The Piemont-Liguria Ocean was formed in the Jurassic period, when the paleocontinents Laurasia (to the north, with Europe) and Gondwana (to the south, with Africa) started to move away from each other. The oceanic crust that formed in between the two continents became the Piemont-Liguria Ocean. In the Cretaceous period the Piemont-Liguria Ocean lay between Europe (and a smaller plate called the Iberian plate) in the northwest and the Apulian plate (a sub-plate of the African tectonic plate) in the southeast.

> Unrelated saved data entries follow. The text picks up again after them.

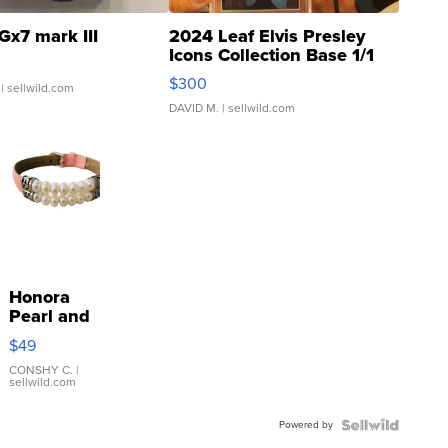
Gx7 mark III
2024 Leaf Elvis Presley
Icons Collection Base 1/1
SSP Clear ...
$300
| sellwild.com
DAVID M.
| sellwild.com
Honora
Pearl and
Pink
$49
Leather
Bracelet
CONSHY C.
|
sellwild.com
Adjustable
Buckle
Powered by
Clo...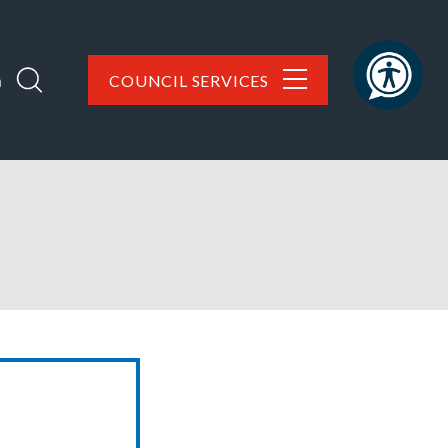
h
COUNCIL SERVICES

When the Apulian plate started moving to the northwest in the late Cretaceous, Piemont-Ligurian crust began to subduct beneath it. In the Paleocene the Piemont-Ligurian Ocean had completely disappeared under the Apulian plate and continental collision started between Apulia and Europe, which would lead to the formation of the Alps and the Apennines in the Tertiary.

==Remains==
Fragments of Piemont-Ligurian oceanic crust were preserved as ophiolites in the Penninic nappes of the Alps and the Tuscan nappes of the Apennines. These nappes were subducted, sometimes to great depths in the mantle, before being obducted again. Due to the high pressures at these depths, much of the material had been metamorphosed in the blueschist or eclogite facies.